_Document passage_
►

Tateishi ("standing stone") derives its name from a standing stone addressed by locals as Tateishi-sama, sama being a suffix indicating respect. The stone has been at its present location for at least 600 years and is thought to have been carried and erected here given that the area is on alluvial soil. Locals began to worship the stone as an embodiment of the deity Inari during the Edo period (ca. 1600–1868), hence the sama in the name. The stone is reputed to have once had a height of 8-24 inches (approximately 20 to 60 cm), but today it stands only 1 inch above ground level due to the effects of floods, subsidence, and breakage by locals who wanted to use a piece of the stone as a talisman against disease or getting shot in battle.

==Education==
Katsushika Ward Board of Education operates public elementary and junior high schools.

Tateishi 1-chome is zoned to Honden Elementary School (本田小学校). 2-4-chome and part of 5-chome are zoned to Umeda Elementary School (梅田小学校). 6-7-chome and the rest of 5-chome are zoned to Seiwa Elementary School (清和小学校). 8-chome is zoned to Katsushika Elementary School (葛飾小学校).

Tateishi 3-4 and 6-8-chome, as well as part of 5-chome, are zoned to Tateishi Junior High School (立石中学校). 2-chome and the rest of 5-chome are zoned to Daido Junior High School (大道中学校). 1-chome is zoned to Honden Junior High School (本田中学校).

◄

_Directions_
a – Name every elementary school listed in the Tateishi passage.
b – According to the Tateishi passage, for how long has the standing stone been at its present location?
c – Extract the Tateishi passage from "Tateishi 1-chome is" to "High School (本田中学校).".
The records come from a different source than the Tateishi passage.

_Dataset entries_

►

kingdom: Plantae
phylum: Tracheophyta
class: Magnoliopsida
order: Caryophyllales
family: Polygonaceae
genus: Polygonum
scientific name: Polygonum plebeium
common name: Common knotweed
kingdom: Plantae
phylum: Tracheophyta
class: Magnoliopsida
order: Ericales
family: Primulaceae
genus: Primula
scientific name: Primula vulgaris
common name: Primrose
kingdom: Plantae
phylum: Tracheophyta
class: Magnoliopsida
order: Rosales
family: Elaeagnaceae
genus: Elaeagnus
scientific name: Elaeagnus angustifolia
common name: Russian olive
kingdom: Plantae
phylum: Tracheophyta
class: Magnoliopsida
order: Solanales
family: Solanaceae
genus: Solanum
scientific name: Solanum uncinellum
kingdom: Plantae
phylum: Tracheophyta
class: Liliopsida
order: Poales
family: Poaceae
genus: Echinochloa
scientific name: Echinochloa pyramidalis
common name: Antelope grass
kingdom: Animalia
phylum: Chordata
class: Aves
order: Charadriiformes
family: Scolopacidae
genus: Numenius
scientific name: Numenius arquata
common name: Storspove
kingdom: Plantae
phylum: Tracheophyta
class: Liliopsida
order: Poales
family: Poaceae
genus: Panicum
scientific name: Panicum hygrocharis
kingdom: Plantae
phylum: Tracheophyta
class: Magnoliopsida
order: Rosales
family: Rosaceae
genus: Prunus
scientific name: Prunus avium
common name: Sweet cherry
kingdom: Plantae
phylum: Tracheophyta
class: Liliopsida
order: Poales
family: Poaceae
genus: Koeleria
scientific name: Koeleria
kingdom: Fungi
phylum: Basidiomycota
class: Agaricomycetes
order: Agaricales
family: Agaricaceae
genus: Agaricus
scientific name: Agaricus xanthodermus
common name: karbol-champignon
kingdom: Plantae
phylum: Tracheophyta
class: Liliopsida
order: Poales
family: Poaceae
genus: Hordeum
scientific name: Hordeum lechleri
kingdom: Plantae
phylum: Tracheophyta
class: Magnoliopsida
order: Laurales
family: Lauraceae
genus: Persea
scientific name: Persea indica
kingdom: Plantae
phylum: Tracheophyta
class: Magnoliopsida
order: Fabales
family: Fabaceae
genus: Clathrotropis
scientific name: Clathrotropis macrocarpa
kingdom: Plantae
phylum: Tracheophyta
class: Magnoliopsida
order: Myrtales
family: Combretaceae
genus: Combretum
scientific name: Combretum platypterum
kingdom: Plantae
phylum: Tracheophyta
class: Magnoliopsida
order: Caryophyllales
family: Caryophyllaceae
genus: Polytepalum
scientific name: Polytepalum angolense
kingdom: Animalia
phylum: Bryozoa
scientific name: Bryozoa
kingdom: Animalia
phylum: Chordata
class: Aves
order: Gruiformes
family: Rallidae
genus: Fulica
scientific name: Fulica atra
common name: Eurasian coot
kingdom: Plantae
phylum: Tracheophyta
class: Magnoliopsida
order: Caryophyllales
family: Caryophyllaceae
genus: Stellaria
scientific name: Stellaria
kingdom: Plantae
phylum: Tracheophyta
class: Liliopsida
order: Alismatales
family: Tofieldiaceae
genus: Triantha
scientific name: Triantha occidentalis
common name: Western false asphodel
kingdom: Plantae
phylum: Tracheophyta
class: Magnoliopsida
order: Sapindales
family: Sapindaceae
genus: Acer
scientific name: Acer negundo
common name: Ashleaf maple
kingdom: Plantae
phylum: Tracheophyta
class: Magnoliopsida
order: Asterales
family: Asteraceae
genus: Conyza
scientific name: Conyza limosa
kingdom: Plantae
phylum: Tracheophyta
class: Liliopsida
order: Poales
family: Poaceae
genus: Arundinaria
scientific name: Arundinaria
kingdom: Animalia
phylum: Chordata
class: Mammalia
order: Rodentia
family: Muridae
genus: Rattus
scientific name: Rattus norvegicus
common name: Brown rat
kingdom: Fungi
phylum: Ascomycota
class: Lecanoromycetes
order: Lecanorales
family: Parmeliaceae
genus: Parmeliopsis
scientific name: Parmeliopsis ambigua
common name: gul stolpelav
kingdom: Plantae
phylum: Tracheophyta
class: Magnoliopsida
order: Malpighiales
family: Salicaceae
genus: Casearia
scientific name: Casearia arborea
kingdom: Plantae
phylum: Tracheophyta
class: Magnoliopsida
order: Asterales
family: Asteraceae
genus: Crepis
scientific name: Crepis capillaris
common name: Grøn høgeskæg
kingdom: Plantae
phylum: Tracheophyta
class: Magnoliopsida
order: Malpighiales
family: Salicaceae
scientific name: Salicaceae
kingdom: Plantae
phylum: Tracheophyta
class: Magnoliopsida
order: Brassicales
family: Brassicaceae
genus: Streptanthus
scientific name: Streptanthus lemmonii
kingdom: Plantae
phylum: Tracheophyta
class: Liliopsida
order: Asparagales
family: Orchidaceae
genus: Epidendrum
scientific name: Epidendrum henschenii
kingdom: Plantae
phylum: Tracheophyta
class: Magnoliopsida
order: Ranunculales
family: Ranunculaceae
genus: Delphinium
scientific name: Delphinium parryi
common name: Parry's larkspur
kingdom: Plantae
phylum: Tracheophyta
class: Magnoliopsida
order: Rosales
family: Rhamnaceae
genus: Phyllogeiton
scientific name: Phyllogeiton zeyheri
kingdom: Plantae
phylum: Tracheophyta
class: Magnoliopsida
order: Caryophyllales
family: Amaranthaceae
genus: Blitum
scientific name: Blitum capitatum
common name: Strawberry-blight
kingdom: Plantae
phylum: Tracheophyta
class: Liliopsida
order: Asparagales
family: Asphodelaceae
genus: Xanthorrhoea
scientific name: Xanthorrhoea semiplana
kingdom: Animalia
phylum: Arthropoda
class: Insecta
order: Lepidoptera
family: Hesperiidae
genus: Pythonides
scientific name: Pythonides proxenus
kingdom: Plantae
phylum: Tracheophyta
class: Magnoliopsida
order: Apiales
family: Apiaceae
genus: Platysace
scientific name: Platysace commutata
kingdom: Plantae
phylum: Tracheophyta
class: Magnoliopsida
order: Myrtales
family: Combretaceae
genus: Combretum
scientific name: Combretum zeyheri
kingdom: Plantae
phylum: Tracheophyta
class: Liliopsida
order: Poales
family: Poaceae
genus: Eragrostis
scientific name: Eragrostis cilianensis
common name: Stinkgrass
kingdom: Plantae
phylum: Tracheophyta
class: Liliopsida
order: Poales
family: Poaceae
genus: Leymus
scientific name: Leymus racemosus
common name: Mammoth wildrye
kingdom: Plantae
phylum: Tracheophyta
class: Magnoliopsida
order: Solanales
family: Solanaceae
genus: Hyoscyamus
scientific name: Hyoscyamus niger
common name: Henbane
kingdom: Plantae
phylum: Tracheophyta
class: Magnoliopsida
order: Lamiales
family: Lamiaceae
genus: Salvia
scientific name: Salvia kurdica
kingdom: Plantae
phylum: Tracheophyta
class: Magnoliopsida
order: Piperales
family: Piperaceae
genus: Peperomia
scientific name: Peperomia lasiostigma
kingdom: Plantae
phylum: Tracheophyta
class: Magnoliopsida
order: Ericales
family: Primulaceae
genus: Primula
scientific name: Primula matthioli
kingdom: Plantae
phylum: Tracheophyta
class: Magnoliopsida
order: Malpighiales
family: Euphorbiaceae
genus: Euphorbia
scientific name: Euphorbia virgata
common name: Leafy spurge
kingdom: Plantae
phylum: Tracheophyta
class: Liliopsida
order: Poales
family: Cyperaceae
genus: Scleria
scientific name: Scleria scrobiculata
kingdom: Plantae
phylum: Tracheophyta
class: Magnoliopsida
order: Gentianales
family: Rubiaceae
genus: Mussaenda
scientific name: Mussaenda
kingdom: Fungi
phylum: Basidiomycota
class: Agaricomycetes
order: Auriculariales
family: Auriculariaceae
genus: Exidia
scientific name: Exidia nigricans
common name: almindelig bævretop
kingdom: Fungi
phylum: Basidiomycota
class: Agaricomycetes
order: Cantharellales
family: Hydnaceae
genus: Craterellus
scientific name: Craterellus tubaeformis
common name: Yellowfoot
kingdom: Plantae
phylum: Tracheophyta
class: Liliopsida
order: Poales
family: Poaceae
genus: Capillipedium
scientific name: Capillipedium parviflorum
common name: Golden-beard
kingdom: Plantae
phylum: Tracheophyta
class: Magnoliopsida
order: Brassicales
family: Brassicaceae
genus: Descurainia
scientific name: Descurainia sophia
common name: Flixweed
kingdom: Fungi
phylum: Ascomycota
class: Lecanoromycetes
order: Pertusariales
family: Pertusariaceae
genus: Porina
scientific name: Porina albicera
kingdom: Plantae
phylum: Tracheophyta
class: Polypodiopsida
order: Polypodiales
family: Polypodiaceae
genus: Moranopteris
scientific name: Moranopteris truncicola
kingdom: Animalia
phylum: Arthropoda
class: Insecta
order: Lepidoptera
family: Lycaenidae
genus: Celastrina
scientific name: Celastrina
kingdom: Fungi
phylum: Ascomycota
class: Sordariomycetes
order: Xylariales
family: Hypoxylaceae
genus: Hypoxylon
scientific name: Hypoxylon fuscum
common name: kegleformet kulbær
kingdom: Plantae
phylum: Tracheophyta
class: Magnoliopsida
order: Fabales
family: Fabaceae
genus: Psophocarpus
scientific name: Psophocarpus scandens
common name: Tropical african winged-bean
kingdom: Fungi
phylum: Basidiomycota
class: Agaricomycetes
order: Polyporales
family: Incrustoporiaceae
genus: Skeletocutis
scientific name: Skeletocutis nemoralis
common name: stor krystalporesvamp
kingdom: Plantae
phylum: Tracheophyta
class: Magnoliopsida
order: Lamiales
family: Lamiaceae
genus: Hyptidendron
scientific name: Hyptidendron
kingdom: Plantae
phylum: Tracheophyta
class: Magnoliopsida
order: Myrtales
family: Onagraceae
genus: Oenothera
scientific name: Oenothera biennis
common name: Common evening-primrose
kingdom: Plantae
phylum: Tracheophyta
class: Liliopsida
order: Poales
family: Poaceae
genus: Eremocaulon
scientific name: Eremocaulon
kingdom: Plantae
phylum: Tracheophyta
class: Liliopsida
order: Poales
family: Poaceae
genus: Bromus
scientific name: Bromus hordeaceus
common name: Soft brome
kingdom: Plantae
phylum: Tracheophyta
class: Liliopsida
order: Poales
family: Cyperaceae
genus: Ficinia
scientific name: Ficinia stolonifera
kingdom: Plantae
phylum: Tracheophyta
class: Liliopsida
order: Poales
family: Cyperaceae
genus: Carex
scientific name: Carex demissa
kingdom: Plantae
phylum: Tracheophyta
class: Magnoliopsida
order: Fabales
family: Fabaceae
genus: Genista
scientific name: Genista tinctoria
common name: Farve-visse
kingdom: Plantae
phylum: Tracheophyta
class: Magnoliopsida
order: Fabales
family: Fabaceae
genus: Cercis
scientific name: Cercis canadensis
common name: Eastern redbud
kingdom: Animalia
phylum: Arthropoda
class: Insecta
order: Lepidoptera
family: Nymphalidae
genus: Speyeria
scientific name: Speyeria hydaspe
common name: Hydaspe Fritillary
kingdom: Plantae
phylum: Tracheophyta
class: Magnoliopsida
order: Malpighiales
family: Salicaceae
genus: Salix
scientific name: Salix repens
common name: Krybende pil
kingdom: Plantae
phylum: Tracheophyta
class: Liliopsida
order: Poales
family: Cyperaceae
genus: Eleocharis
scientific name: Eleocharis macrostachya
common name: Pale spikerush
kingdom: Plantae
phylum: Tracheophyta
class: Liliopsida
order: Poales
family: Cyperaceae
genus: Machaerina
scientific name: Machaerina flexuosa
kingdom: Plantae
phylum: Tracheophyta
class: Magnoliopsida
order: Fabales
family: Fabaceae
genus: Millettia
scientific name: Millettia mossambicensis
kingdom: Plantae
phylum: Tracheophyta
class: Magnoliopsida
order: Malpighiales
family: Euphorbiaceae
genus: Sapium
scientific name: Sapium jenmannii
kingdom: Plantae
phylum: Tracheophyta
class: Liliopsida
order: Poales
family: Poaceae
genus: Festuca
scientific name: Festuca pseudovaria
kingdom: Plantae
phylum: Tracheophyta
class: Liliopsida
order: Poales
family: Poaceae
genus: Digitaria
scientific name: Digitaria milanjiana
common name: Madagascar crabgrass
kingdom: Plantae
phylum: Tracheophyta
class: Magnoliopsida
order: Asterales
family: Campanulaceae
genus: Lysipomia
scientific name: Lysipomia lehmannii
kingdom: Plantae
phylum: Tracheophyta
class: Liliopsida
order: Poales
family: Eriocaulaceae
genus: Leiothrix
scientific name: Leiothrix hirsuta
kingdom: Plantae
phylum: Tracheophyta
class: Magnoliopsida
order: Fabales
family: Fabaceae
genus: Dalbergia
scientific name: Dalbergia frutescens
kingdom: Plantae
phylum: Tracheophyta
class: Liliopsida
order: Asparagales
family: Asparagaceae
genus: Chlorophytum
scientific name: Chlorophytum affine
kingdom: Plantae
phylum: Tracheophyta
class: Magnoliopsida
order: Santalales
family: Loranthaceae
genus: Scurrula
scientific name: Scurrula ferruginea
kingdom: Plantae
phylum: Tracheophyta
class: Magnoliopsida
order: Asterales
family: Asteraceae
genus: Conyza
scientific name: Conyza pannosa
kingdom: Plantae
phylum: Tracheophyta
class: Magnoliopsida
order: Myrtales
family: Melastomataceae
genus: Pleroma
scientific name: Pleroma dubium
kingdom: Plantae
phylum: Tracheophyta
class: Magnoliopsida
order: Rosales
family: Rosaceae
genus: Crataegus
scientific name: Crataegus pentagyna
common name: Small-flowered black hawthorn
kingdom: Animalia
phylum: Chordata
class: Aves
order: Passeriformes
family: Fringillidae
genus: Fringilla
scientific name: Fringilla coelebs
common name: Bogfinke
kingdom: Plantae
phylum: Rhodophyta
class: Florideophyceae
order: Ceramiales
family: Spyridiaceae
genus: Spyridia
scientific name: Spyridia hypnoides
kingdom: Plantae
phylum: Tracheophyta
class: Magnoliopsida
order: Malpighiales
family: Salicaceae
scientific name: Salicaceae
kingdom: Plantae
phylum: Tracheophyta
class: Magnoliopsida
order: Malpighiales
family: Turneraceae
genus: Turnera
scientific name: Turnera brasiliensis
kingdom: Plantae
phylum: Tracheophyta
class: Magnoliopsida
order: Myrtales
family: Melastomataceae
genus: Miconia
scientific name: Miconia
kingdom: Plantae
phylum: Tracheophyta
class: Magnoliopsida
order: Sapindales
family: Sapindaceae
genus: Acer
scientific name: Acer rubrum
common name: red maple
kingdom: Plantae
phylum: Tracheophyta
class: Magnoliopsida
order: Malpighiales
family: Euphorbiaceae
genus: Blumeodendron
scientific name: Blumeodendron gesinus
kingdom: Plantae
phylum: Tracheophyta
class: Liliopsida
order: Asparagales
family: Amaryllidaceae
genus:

◄

_Answer list_
a – Honden Elementary School, Umeda Elementary School, Seiwa Elementary School, Katsushika Elementary School

b – At least 600 years.

c –
Tateishi 1-chome is zoned to Honden Elementary School (本田小学校). 2-4-chome and part of 5-chome are zoned to Umeda Elementary School (梅田小学校). 6-7-chome and the rest of 5-chome are zoned to Seiwa Elementary School (清和小学校). 8-chome is zoned to Katsushika Elementary School (葛飾小学校).

Tateishi 3-4 and 6-8-chome, as well as part of 5-chome, are zoned to Tateishi Junior High School (立石中学校). 2-chome and the rest of 5-chome are zoned to Daido Junior High School (大道中学校). 1-chome is zoned to Honden Junior High School (本田中学校).